The current PDC World Youth Champion, Luke Littler’s recent success at the World Darts Championship has undoubtedly brought darts to the fore and one young county Armagh player has high hopes that the hype may now inspire young people to get more involved locally.
Johnny Stewart (18) from Laurelvale, has been focused on the bullseye since picking up his first dart, age seven.
Johnny said: “There was a competition in Killylea and I just went along with my mum and dad. I wasn’t meant to play that evening but I did and that was it really!”
Shortly afterwards, Johnny persuaded his parents to put up a dart board at home and he continued to hone the skill until the opportunity to play for a club presented itself.

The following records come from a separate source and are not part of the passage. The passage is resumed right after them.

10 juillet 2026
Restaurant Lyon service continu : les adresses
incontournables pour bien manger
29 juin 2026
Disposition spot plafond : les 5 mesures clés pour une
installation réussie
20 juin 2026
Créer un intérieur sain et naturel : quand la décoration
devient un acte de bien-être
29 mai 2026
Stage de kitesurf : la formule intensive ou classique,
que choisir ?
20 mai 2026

Continued Johnny: “When I started out I wasn’t playing for anyone but, all of a sudden, I went to a competition that a few local guys would play up at Tullyvallen Football Club, and my dad would have played for them, but one night they were short on numbers so they asked if I would play. I just kept playing since then.”

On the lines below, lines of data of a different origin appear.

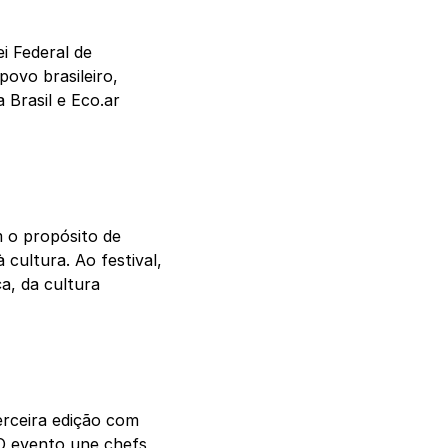
i Federal de
povo brasileiro,
 Brasil e Eco.ar
m o propósito de
 cultura. Ao festival,
a, da cultura
erceira edição com
O evento une chefs,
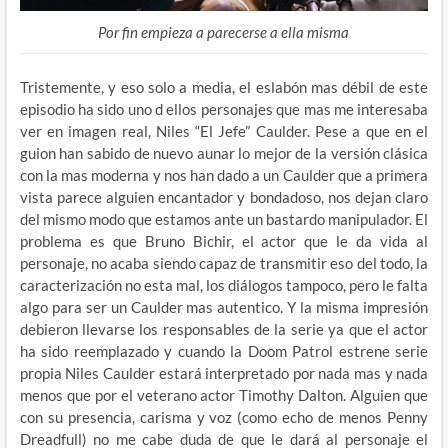
Por fin empieza a parecerse a ella misma
Tristemente, y eso solo a media, el eslabón mas débil de este
episodio ha sido uno d ellos personajes que mas me interesaba
ver en imagen real, Niles “El Jefe” Caulder. Pese a que en el
guion han sabido de nuevo aunar lo mejor de la versión clásica
con la mas moderna y nos han dado a un Caulder que a primera
vista parece alguien encantador y bondadoso, nos dejan claro
del mismo modo que estamos ante un bastardo manipulador. El
problema es que Bruno Bichir, el actor que le da vida al
personaje, no acaba siendo capaz de transmitir eso del todo, la
caracterización no esta mal, los diálogos tampoco, pero le falta
algo para ser un Caulder mas autentico. Y la misma impresión
debieron llevarse los responsables de la serie ya que el actor
ha sido reemplazado y cuando la Doom Patrol estrene serie
propia Niles Caulder estará interpretado por nada mas y nada
menos que por el veterano actor Timothy Dalton. Alguien que
con su presencia, carisma y voz (como echo de menos Penny
Dreadfull) no me cabe duda de que le dará al personaje el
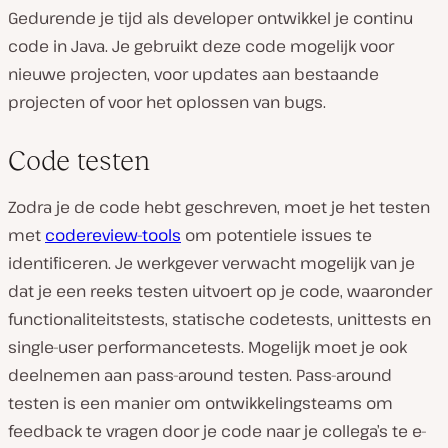
Gedurende je tijd als developer ontwikkel je continu
code in Java. Je gebruikt deze code mogelijk voor
nieuwe projecten, voor updates aan bestaande
projecten of voor het oplossen van bugs.
Code testen
Zodra je de code hebt geschreven, moet je het testen
met
codereview-tools
om potentiele issues te
identificeren. Je werkgever verwacht mogelijk van je
dat je een reeks testen uitvoert op je code, waaronder
functionaliteitstests, statische codetests, unittests en
single-user performancetests. Mogelijk moet je ook
deelnemen aan pass-around testen. Pass-around
testen is een manier om ontwikkelingsteams om
feedback te vragen door je code naar je collega’s te e-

The young archer remained with Tullyvallen for approximately five years before being approached to join the Ballymore Inn in the Laurelvale league, at age fifteen.
Over the years, Johnny has taken flight – quite literally – as the opportunity to travel for competition presented itself.
“There’s a social aspect,” he said. “You’re always out and travelling a bit for championships, playing in England and seeing parts of the country. I played for Northern Ireland two years in a row and went to Budapest and Vienna last year. It’s brilliant, you’re playing people from all around the world and you make new friends at it. I’ve made friends in England, Scotland and Wales, even Austria.
Development tours are where Johnny has found most success. These tours, he says, are “very competitive” and are where young, aspiring professional players, like Luke Littler, gain early success in order to qualify through to the championships.
Aside from the social aspect and life experience, Johnny believes the sport can offer a range of lesser known benefits to young players.
He said: “It helps your math. When I was younger my math wasn’t great and I started playing and it improved me. I can subtract, add up quickly and multiply quickly. The more you play the better you get at it.
“At a competition you have to mark the game and some places you go to have the software to keep track of it but other places might just have a whiteboard or chalkboard and you have to work it all out yourself.”
Of the recent media attention surrounding Luke Littler, Johnny commented: “He’s brought so much interest to the sport and people have been messaging to ask me if I knew him and I have played against him a few times, he’s down to earth and just cool.
“Ever since he started you just always knew he was one of the top players. I played him in Budapest in the Europe Cup and he beat me in the last sixteen in the Europe Cup singles.”
There is plenty of room for growth within the sport and, as demonstrated by sixteen-year-old Littler, it can open doors to incredible opportunities.
“Darts needs to get bigger in Northern Ireland and there’s lots of room for improvement. We need more places for young people to play.
“Not all parents will bring their kids to a pub to play so we need more community halls where young people can get involved and go on to the major competitions to play for Northern Ireland,” said Johnny.
A new County Armagh Darts Academy has announced its imminent start-up for this reason.
Promising to be an ‘zero alcohol environment’, the Academy will provide a ‘fun, safe environment for all ages and abilities male and female kids who are currently playing or would like to have a go and see were it takes them.’